Pour Tay, la plus grande validation ne vient pas des récompenses, mais des clients qui reconnaissent les saveurs de leur enfance. “Notre plus beau compliment est quand quelqu'un dit que le plat a exactement le même goût à chaque fois”, confie-t-elle. “Ou quand une grand-mère nous donne son approbation.”
Cet engagement envers le patrimoine est incarné par le nouveau concept, Bibik Violet au Temasek Shophouse. Alors que les restaurants phares de Violet Oon sont associés aux célébrations, Bibik Violet est conçu pour la restauration quotidienne : un espace chaleureux où profiter de plats traditionnels autour d'un kaya toast, d'un déjeuner rapide ou d'un dîner en famille. Une seconde adresse ouvrira à Great World plus tard cette année.

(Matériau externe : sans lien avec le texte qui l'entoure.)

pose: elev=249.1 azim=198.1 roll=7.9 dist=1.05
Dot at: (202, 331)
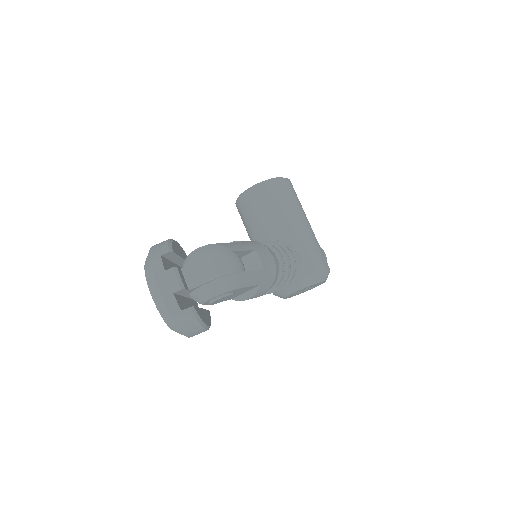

Pour Tay, croissance et préservation ne sont pas des forces opposées. L'expansion est un moyen d'assurer que les traditions culinaires portées par Violet Oon restent visibles. “Notre responsabilité est plus grande que celle de simples restaurateurs”, dit-elle. “Nous préservons des histoires, des traditions et un mode de vie. Si nous ne protégeons pas ces choses maintenant, elles n'existeront plus pour les générations futures.”